Years of Living Dangerously: Sundays at 10 Eastern on Showtime
I’ll be the first to admit: when I scheduled this review, I saw the title and completely misjudged what I thought this show was going to be about. After years of Showtime putting on shows like Weeds, Shameless, Ray Donovan, Dexter, and Dead Like Me, it wouldn’t have been unreasonable to assume from a title like Years of Living Dangerously that we would get something much along those lines. Instead, Showtime is actually looking for it’s answer to HBO’s Vice with a hybrid documentary/news vehicle that takes it’s reporters to far away places for some in-depth journalism.
Years of Living Dangerously takes a different tack to the science based show. We instead get a mix between Vice and Nova, with a little sensationalism thrown in for good measure. Much as Fox’s Cosmos is focused on physics, Years of Living Dangerously focuses on the effects of climate change. However, what makes Years of Living Dangerously different from it’s forbears is the use of celebrity correspondents, putting movie stars like Don Cheadle and Harrison Ford on the ground to report on the night’s stories.
I find that with Years of Living Dangerously, the quality of the stories tends to vary wildly.

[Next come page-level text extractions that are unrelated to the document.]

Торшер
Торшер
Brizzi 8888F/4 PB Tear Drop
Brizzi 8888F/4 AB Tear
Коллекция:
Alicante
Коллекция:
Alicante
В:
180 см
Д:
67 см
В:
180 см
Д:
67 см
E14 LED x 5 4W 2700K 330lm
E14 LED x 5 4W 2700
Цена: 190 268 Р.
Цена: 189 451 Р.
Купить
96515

Thomas Friedman gets pulled into the ecological roots of the Syrian revolution, only to end up with a story that focuses more on the revolution itself than the ecology that led to it (in fact, outside of some background with NSA chief Susan Rice about the National Security concerns of climate change, it’s the by far the least science oriented story of the three). While the reporting is obviously top notch as a human interest story (it doesn’t hurt that Friedman is a journalist by trade), it also felt like it the story hit best when it was a story of the human toll of revolution, as opposed to really explaining how climate change started a revolution (some more background on the revolution itself would have been nice).
Don Cheadle, meanwhile ended up with the strongest of the night’s stories: a piece about how the drought is affecting middle American towns, and how to explain to them that the drought that caused the towns main industry to dry up was the cause of climate change, not an act of god. This story works in part because Cheadle is very comfortable letting the story be of his subjects instead of making himself the story (more on that later). Furthermore, more than most, the story has a clear coherent beginning and end, with a great takeaway (namely, that the messenger matters more than you would think).
At the other extreme, is Harrison Ford’s story. Whereas Cheadle and Friedman are essentially themselves, one gets the vibe that Harrison Ford is trying to slip into some sort of character, asking condescending questions and generally using a voice that sounds like Batman, Rohrschach, or any number of other loose cannon heroes. Making matters worse is the shows insistence of building to an event (Ford’s confrontation with the Indonesian forestry minister) that never actually occurs. It’s the sort of thing that grates enough, but also makes you glad that the show opted to rotate between beats on it’s three major stories, as twenty minutes of Ford playing an action-hero with a journalism day job is the sort of thing that will distract from the show’s key message (or worse yet force people to tune out due to excessive sanctimony).
The Final Verdict: Years of Living Dangerously is a mixed bag. On one hand, the show has a very deft touch with adding an emotional dimension to what could easily veer into dry territory. On the other hand, Years quality will seem to vary wildly depending on who is telling these stories– it’s no surprise that the show’s best moments come from people who have experience with journalism or the documentary format. The documentary is also the rare show that really doesn’t fit well in my ratings system: I’d say check it out, but if they ever release the individual stories as an anthology of mini-documentaries, it might be a better way of absorbing Years.